Elijah Craig 18 year old Single Barrel Review

Whiskey Name: Elijah Craig 18 year old Single Barrel

Distillery: Heaven Hill

Whiskey Type: Bourbon

Release Date: I suspect my sample is a 2016 release. But my suspicions have been wrong before...

Price: Depends on the shop. Expect prices to start at £150

Age: 18 years old

ABV: 45%

Mashbill: Standard issue HH rye-recipe bourbon: 75% corn, 13% rye, 12% malted barley.

22497832_10157045174104896_435671181_n.jpg

Introduction/Background: A bourbon old enough to order itself (in the UK, at any rate). And from the excellent Heaven Hill distillery no less. First introduced back in 1994, before the devastating fire of ‘96, and brought back to shelves in 2015.

Like its venerable stablemates, the 21 and 23, this bourbon is bottled from a single barrel. At the start of the much-protracted binning of their celebrated 12 year old, Heaven Hill announced that part of the decision stemmed from a desire to be able to continue releasing these longer-aged expressions. Probably wasn’t the chiefest priority, but the luxury whisk(e)y market is what it is.

This particular luxury is bottled at 45% ABV; 2% less than the 12-year, which I’m not sure I fully understand. It doesn’t get quite the same press as some of the competition in its price category, and I wonder whether part of that lies in the fairly miserly cut.

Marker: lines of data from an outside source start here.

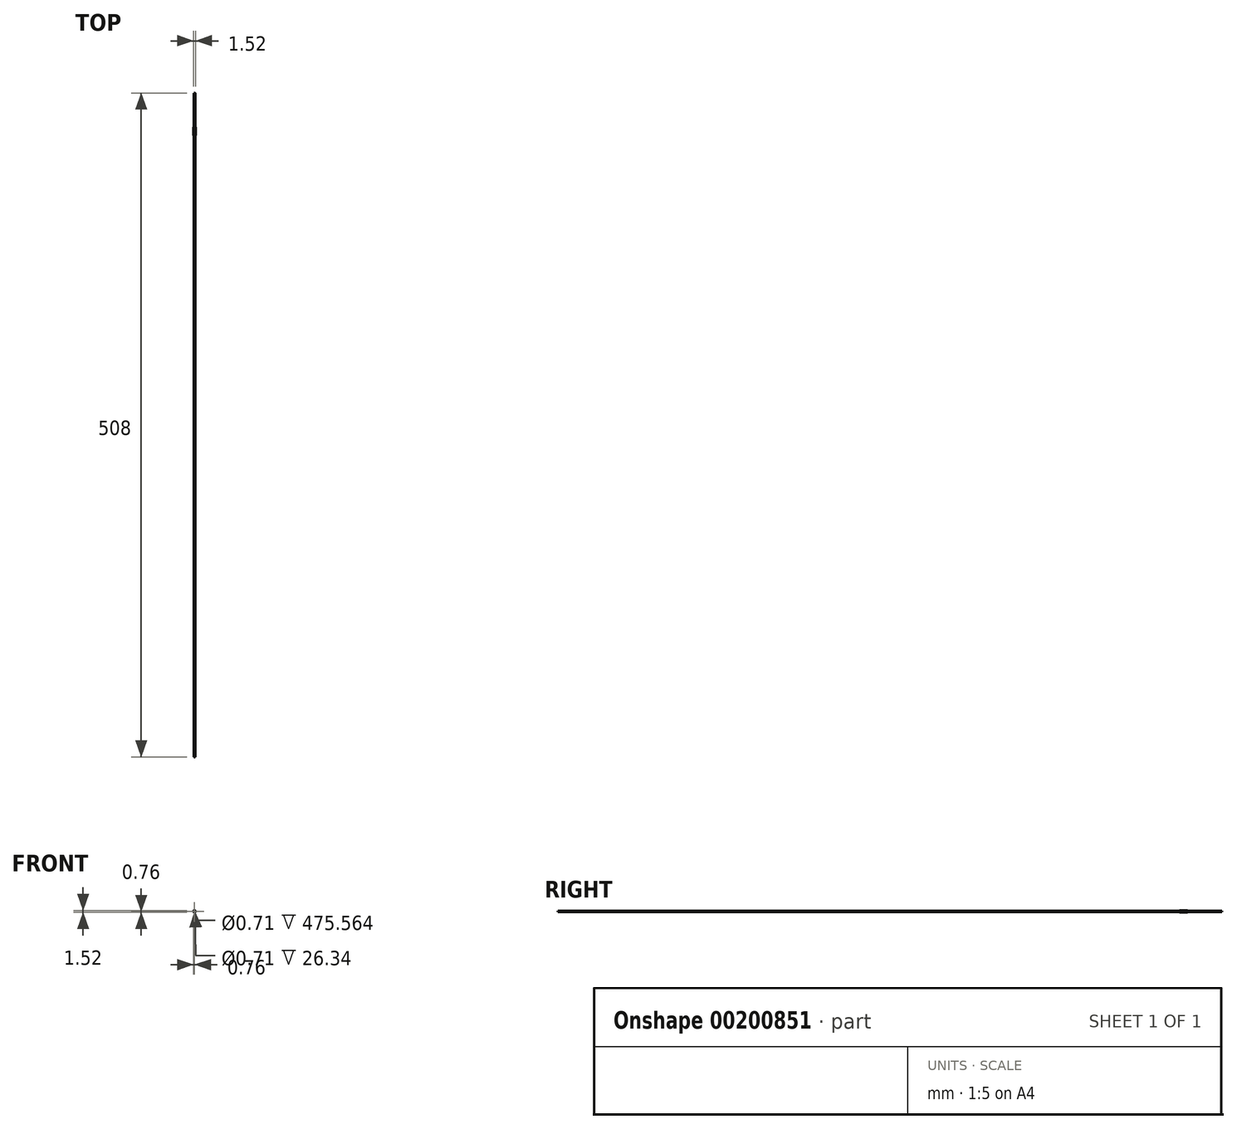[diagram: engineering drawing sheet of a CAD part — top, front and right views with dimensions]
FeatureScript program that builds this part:
annotation { "Feature Type Name" : "Feature", "Feature Type Description" : "" }
export const myFeature = defineFeature(function(context is Context, id is Id, definition is map)
    precondition{}
    {
        {
            var Q0;
            Q0=qCreatedBy(makeId("Front.planeOp"),FACE);
            var sketch = newSketch(context, id + "F0", { "sketchPlane" : qUnion([Q0])});
            skCircle(sketch, "E0", {"center": v(0, 0) * mm, "radius": 0.36 * mm});
            skCircle(sketch, "E1", {"center": v(0, 0) * mm, "radius": 0.43 * mm});
            skSolve(sketch);
        }
        {
            var Q0;
            Q0 = qSketchRegion(id + "F0", true);
            extrude(context, id + "F1", {"entities" : qUnion([Q0]), "depth" : 508 * mm});
        }
        {
            var Q0;
            Q0=qCreatedBy(makeId("Front.planeOp"),FACE);
            cPlane(context, id + "F2", {"entities" : qUnion([Q0]), "cplaneType" : CPlaneType.OFFSET, "offset" : 26.34 * mm, "width" : 152.4 * mm, "height" : 152.4 * mm});
        }
        {
            var Q0;
            Q0=qCreatedBy(id+"F2.planeOp",FACE);
            var sketch = newSketch(context, id + "F3", { "sketchPlane" : qUnion([Q0])});
            skCircle(sketch, "E2", {"center": v(0, 0) * mm, "radius": 0.76 * mm});
            skSolve(sketch);
        }
        {
            var Q0;
            Q0 = qSketchRegion(id + "F3", true);
            extrude(context, id + "F4", {"entities" : qUnion([Q0]), "operationType" : NewBodyOperationType.ADD, "depth" : 6.1 * mm});
        }
    });
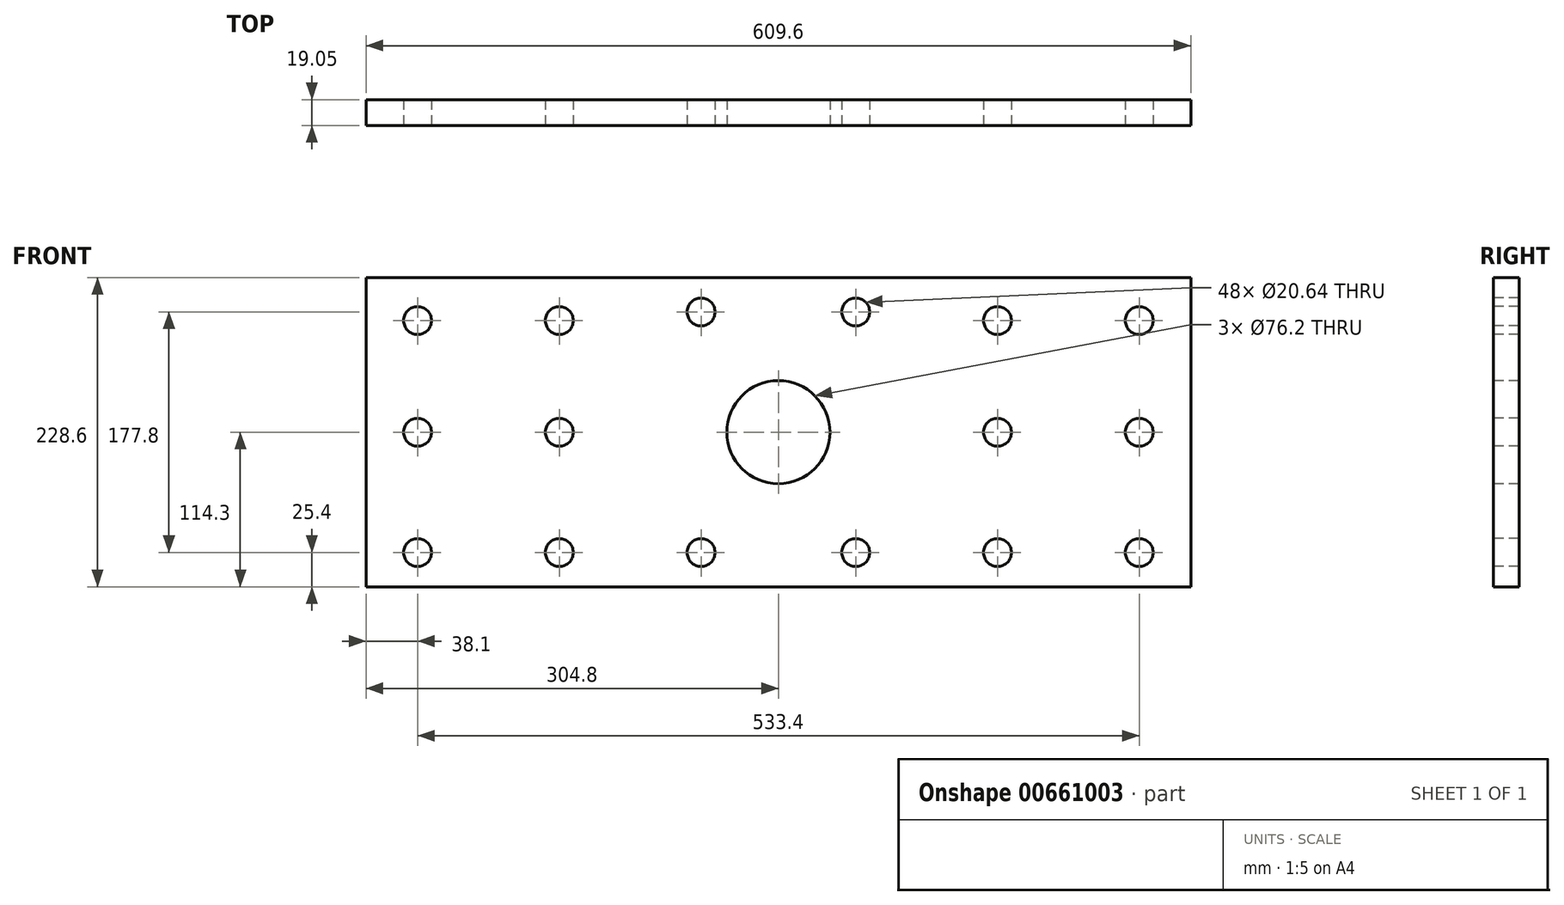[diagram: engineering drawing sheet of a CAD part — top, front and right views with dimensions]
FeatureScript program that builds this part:
annotation { "Feature Type Name" : "Feature", "Feature Type Description" : "" }
export const myFeature = defineFeature(function(context is Context, id is Id, definition is map)
    precondition{}
    {
        {
            var Q0;
            Q0=qCreatedBy(makeId("Front.planeOp"),FACE);
            var sketch = newSketch(context, id + "F0", { "sketchPlane" : qUnion([Q0])});
            skLineSegment(sketch, "E0", {"start": v(0, 0) * mm, "end": v(-609.6, 0) * mm, "construction": true});
            skLineSegment(sketch, "E1", {"start": v(0, 0) * mm, "end": v(0, 38.1) * mm, "construction": true});
            skCircle(sketch, "E2", {"center": v(0, 38.1) * mm, "radius": 38.1 * mm});
            skCircle(sketch, "E3", {"center": v(0, 38.1) * mm, "radius": 57.15 * mm});
            skCircle(sketch, "E4", {"center": v(161.93, 38.1) * mm, "radius": 10.32 * mm});
            skCircle(sketch, "E5", {"center": v(266.7, 38.1) * mm, "radius": 10.32 * mm});
            skCircle(sketch, "E6", {"center": v(161.93, -50.8) * mm, "radius": 10.32 * mm});
            skCircle(sketch, "E7", {"center": v(266.7, -50.8) * mm, "radius": 10.32 * mm});
            skCircle(sketch, "E8", {"center": v(57.15, 127) * mm, "radius": 10.32 * mm});
            skCircle(sketch, "E9", {"center": v(161.93, 120.65) * mm, "radius": 10.32 * mm});
            skCircle(sketch, "E10", {"center": v(266.7, 120.65) * mm, "radius": 10.32 * mm});
            skCircle(sketch, "E11", {"center": v(57.15, -50.8) * mm, "radius": 10.32 * mm});
            skLineSegment(sketch, "E12", {"start": v(0, 0) * mm, "end": v(0, 368.3) * mm, "construction": true});
            skCircle(sketch, "E13.MirrorC", {"center": v(-57.15, 127) * mm, "radius": 10.32 * mm});
            skCircle(sketch, "E14.MirrorC", {"center": v(-161.93, 120.65) * mm, "radius": 10.32 * mm});
            skCircle(sketch, "E15.MirrorC", {"center": v(-266.7, 120.65) * mm, "radius": 10.32 * mm});
            skCircle(sketch, "E16.MirrorC", {"center": v(-266.7, 38.1) * mm, "radius": 10.32 * mm});
            skCircle(sketch, "E17.MirrorC", {"center": v(-161.93, 38.1) * mm, "radius": 10.32 * mm});
            skCircle(sketch, "E18.MirrorC", {"center": v(-266.7, -50.8) * mm, "radius": 10.32 * mm});
            skCircle(sketch, "E19.MirrorC", {"center": v(-161.93, -50.8) * mm, "radius": 10.32 * mm});
            skCircle(sketch, "E20.MirrorC", {"center": v(-57.15, -50.8) * mm, "radius": 10.32 * mm});
            skLineSegment(sketch, "E21.bottom", {"start": v(304.8, 152.4) * mm, "end": v(-304.8, 152.4) * mm});
            skLineSegment(sketch, "E21.top", {"start": v(304.8, -76.2) * mm, "end": v(-304.8, -76.2) * mm});
            skLineSegment(sketch, "E21.left", {"start": v(304.8, 152.4) * mm, "end": v(304.8, -76.2) * mm});
            skLineSegment(sketch, "E21.right", {"start": v(-304.8, 152.4) * mm, "end": v(-304.8, -76.2) * mm});
            skLineSegment(sketch, "E22", {"start": v(0, 0) * mm, "end": v(609.6, 0) * mm, "construction": true});
            skSolve(sketch);
        }
        {
            var Q0;
            Q0=makeQuery(id+"F0.imprint","IMPRINT",FACE,{"disambiguationData":[TD([[makeQuery(id+"F0.imprint","IMPRINT",EDGE,{"derivedFrom":sQuery(id+"F0.wireOp",EDGE,"E3")}),-1.0]])]});
            var Q1;
            Q1=makeQuery(id+"F0.imprint","IMPRINT",FACE,{"disambiguationData":[TD([[makeQuery(id+"F0.imprint","IMPRINT",EDGE,{"derivedFrom":sQuery(id+"F0.wireOp",EDGE,"E2")}),-1.0]])]});
            extrude(context, id + "F1", {"entities" : qUnion([Q0, Q1]), "oppositeDirection" : true, "depth" : 19.05 * mm, "offsetDistance" : 25.4 * mm});
        }
    });
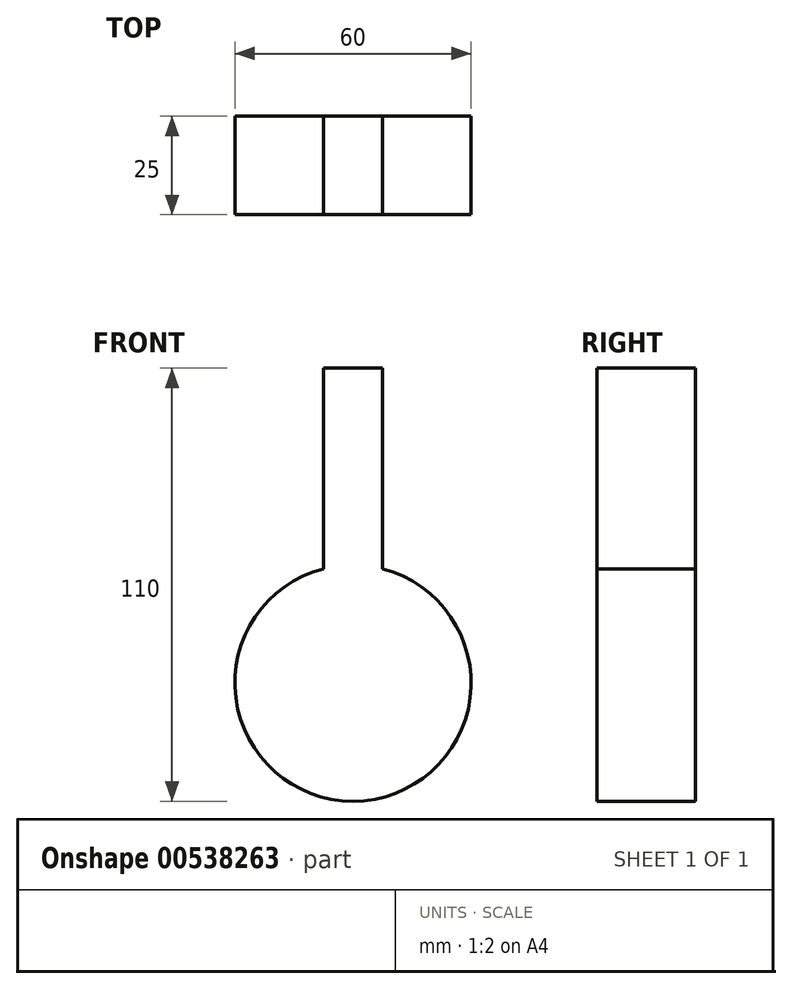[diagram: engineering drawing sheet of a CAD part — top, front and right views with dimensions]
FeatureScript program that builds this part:
annotation { "Feature Type Name" : "Feature", "Feature Type Description" : "" }
export const myFeature = defineFeature(function(context is Context, id is Id, definition is map)
    precondition{}
    {
        {
            var Q0;
            Q0=qCreatedBy(makeId("Front.planeOp"),FACE);
            var sketch = newSketch(context, id + "F0", { "sketchPlane" : qUnion([Q0])});
            skArc(sketch, "E0", {"start": v(-7.5, 29.05) * mm, "mid": v(0, -30) * mm, "end": v(7.5, 29.05) * mm});
            skLineSegment(sketch, "E1.bottom", {"start": v(-7.5, 80) * mm, "end": v(7.5, 80) * mm});
            skLineSegment(sketch, "E1.left", {"start": v(-7.5, 80) * mm, "end": v(-7.5, 29.05) * mm});
            skLineSegment(sketch, "E1.right", {"start": v(7.5, 80) * mm, "end": v(7.5, 29.05) * mm});
            skSolve(sketch);
        }
        {
            var Q0;
            Q0=makeQuery(id+"F0.imprint","IMPRINT",FACE,{"disambiguationData":[TD([[makeQuery(id+"F0.imprint","IMPRINT",EDGE,{"derivedFrom":sQuery(id+"F0.wireOp",EDGE,"E0")}),1.0]])]});
            extrude(context, id + "F1", {"entities" : qUnion([Q0]), "depth" : 25 * mm, "offsetDistance" : 25 * mm});
        }
    });
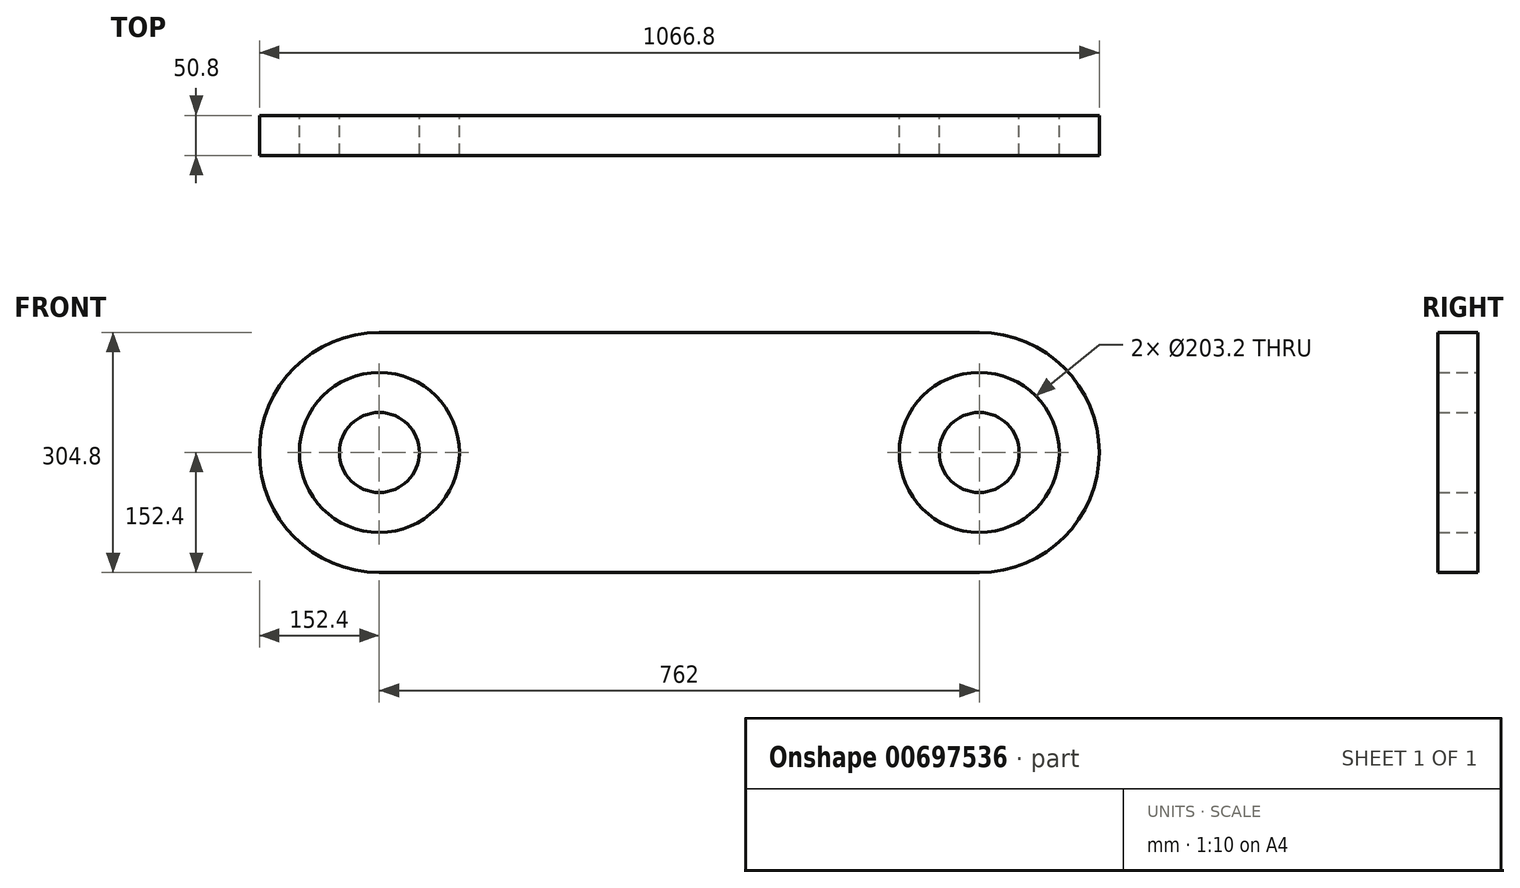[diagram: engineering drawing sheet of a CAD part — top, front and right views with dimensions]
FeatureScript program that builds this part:
annotation { "Feature Type Name" : "Feature", "Feature Type Description" : "" }
export const myFeature = defineFeature(function(context is Context, id is Id, definition is map)
    precondition{}
    {
        {
            var Q0;
            Q0=qCreatedBy(makeId("Front.planeOp"),FACE);
            var sketch = newSketch(context, id + "F0", { "sketchPlane" : qUnion([Q0])});
            skCircle(sketch, "E0", {"center": v(-381, 0) * mm, "radius": 101.6 * mm});
            skCircle(sketch, "E1", {"center": v(-381, 0) * mm, "radius": 50.8 * mm});
            skCircle(sketch, "E2", {"center": v(-381, 0) * mm, "radius": 152.4 * mm});
            skLineSegment(sketch, "E3", {"start": v(-381, 152.4) * mm, "end": v(0, 152.4) * mm});
            skLineSegment(sketch, "E4", {"start": v(0, 152.4) * mm, "end": v(0, -152.4) * mm});
            skLineSegment(sketch, "E5", {"start": v(0, -152.4) * mm, "end": v(-381, -152.4) * mm});
            skSolve(sketch);
        }
        {
            var Q0;
            Q0=makeQuery(id+"F0.imprint","IMPRINT",FACE,{"disambiguationData":[TD([[makeQuery(id+"F0.imprint","IMPRINT",EDGE,{"derivedFrom":sQuery(id+"F0.wireOp",EDGE,"E1")}),1.0]])]});
            var Q1;
            Q1=makeQuery(id+"F0.imprint","IMPRINT",FACE,{"disambiguationData":[TD([[makeQuery(id+"F0.imprint","IMPRINT",EDGE,{"derivedFrom":sQuery(id+"F0.wireOp",EDGE,"E0")}),-1.0]])]});
            var Q2;
            {var subQ0=sQuery(id+"F0.wireOp",EDGE,"E3");Q2=makeQuery(id+"F0.imprint","IMPRINT",FACE,{"disambiguationData":[TD([[makeQuery(id+"F0.imprint","IMPRINT",EDGE,{"derivedFrom":subQ0}),-1.0]])]});}
            extrude(context, id + "F1", {"entities" : qUnion([Q0, Q1, Q2]), "depth" : 50.8 * mm, "offsetDistance" : 25.4 * mm});
        }
        {
            var Q0;
            Q0=makeQuery(id+"F1.opExtrude","SWEPT_BODY",BODY,{"disambiguationData":[OSD([sQuery(id+"F0.wireOp",EDGE,"E0"),sQuery(id+"F0.wireOp",EDGE,"E2"),sQuery(id+"F0.wireOp",EDGE,"E3"),sQuery(id+"F0.wireOp",EDGE,"E4"),sQuery(id+"F0.wireOp",EDGE,"E5")])]});
            var Q1;
            Q1=makeQuery(id+"F1.opExtrude","SWEPT_BODY",BODY,{"disambiguationData":[OSD([sQuery(id+"F0.wireOp",EDGE,"E1")])]});
            var Q2;
            Q2=makeQuery(id+"F1.opExtrude","SWEPT_FACE",FACE,{"disambiguationData":[OSD([sQuery(id+"F0.wireOp",EDGE,"E4")])]});
            mirror(context, id + "F2", {"operationType" : NewBodyOperationType.ADD, "entities" : qUnion([Q0, Q1]), "mirrorPlane" : qUnion([Q2])});
        }
    });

Personally I don’t think whisk(e)y always needs to be cask strength; indeed you taste a good few that could do with a little less enthusiasm from the alcohol. But at least bottling straight from barrel affords drinkers the luxury of choice, which you might be forgiven for hoping for when spending 150 of your English pounds.

At that price, age, and proof the obvious competition is Buffalo Trace’s Eagle Rare 17. Generally the most missable of the BTAC, but actually relatively decent in the newest vintage. Let’s see how Heaven Hill’s late-teenager stacks up.

Appearance: A ruddy sort of hazel. 

Nose: Honeyed, with rather a lot of spicy oak influence. Too woody? No, I don’t think so. Not quite. Benefit of the doubt. There’s an intriguing lift of black fruit (blackcurrants, I think) and menthol, which puts me bizarrely in mind with top-end Chilean Cabernet. [ed. We get it – you work in wine]. Overall it’s developed and assertive, without being overly powerful. Not a nostril-scorcher. Good start.

Mouth: Ah. Here’s where the oak was. Slightly bitter start suggests that 18 years might have been a bit of a stretch for this particular barrel. It’s also slightly dilute; that modest 45% has robbed the texture of much of its potential lustrousness. There’s still a lot of honey flavour, and a dab or two of fruit has carried across from the nose, with a little cinnamon and nutmeg threatening to add interest. On the whole though this feels rather ordinary I’m afraid. Tamed, and not especially complex.

Finish: Caramel popcorn precedes a return to light, woody bitterness. Medium length. 

Value for Money: Meh. (A pretty firm one). 

Summary: I loved the Elijah Craig 12, and it makes me sad that ‘loved’ now ends with a ‘d’. I was hoping that my first proper sit-down with the 18 would be a bit of a celebration of that, and an elevation of everything that the 12 is; fuller, richer, more complex.

Unfortunately, to me at least, the 18 doesn’t really deliver. Certainly not to the tune of £150 (which, for the record, I also wouldn’t pay for Eagle Rare 17). That’s a special occasion price, and this doesn’t quite taste like special occasion whiskey. Not when you consider the alternatives available for the same money, or considerably less. (@london_liquor is discreetly muttering “Elijah Craig Hazmat” somewhere...)

The potential frailties of single barrels are also on show, particularly on the palate. Though I admit that I thought the nose was pretty great. And this is definitely an example of a bourbon that needed a slightly bigger engine. Even bottling at 50% would have made a significant difference to the texture. At £150+ I’m pretty sure their profit margin could have taken the strain.

Bottom line: if you’re terribly rich, and just want something pretty old and pretty hard to come by for your collection, Elijah Craig 18 is an option. If, like me, you can’t afford to buy whisk(e)y that you don’t really love to drink, I’d keep looking. 

Overall Verdict: The name “Elijah Craig 18 year old Single Barrel” ticks a lot of boxes. But the whiskey itself doesn’t, to my taste. It’s ok. But you’ll be paying over the odds if you invest in a bottle.